If he was a good and faithful enough friend, you might make the commitment, knowing he was desperate and would use the money strictly for necessities.
But what if, after a few months, you learned he was using some of the money you’d provided to buy cigarettes and booze, to buy lottery tickets and gamble and to bedeck his body with tattoos?
Very likely, you’d instruct him to find his windfall elsewhere.
That’s exactly the position in which governments are finding themselves these days as it comes to light that welfare payments are being used — by some recipients — for these kinds of frivolities.
And governments want to do something about it. We believe they should.
Welfare payments are made via electronic transfers — similar to debit cards. Many states are now considering, or have already enacted, restrictions on where these transactions can take place and for what.
Not everybody agrees with the policy, remarkably. The Associated Press the other day quoted Elizabeth Lower-Basch, a policy analyst for the Center for Law and Social Policy, a Washington nonprofit, as arguing that such measures reflect “people’s preconceived notions and stereotypes of low-income people.”

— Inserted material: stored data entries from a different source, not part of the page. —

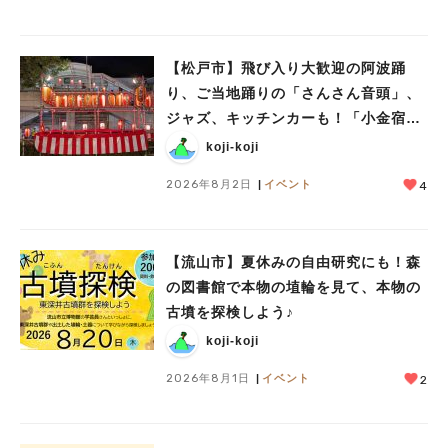
#ラーメン
#ショッピング
#カフェ
#スイーツ
#パン
#カレー
#柏駅
#イベント
#公園
#教えたい／教えて投稿記事
#教えたい/こんなの見つけた
【松戸市】飛び入り大歓迎の阿波踊
り、ご当地踊りの「さんさん音頭」、
ジャズ、キッチンカーも！「小金宿ま
つり」8/28-30開催！
koji-koji
2026年8月2日
イベント
4
【流山市】夏休みの自由研究にも！森
の図書館で本物の埴輪を見て、本物の
古墳を探検しよう♪
koji-koji
2026年8月1日
イベント
2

It does no such thing. If welfare recipients aren’t misusing their payments, they have nothing to worry about. It’s only the abusers who are affected by the laws.
In fact, those measures would go a long way toward removing the stigma from honest and dutiful welfare recipients. If the paying public were assured the money was being used for life’s necessities, a lot of the resentment of the program would evaporate. The great majority of people receiving the benefits are legitimately needy.
The AP quoted recipient Ann Valdez of Brooklyn balking at the restrictions, saying the government should instead be trying to create jobs. She insisted she struggles desperately every month to feed, clothe and house her son and her.
First, job creation and welfare monitoring are not mutually exclusive endeavors. The government by all means should do both. And, if she is not using her money for unacceptable purposes, she need not fret over the restrictions.
Welfare is a necessary element in a compassionate society. Sometimes, our neighbors are unable to care for themselves.
But the provider is quite right to be sure the people paying the bills are paying the right ones.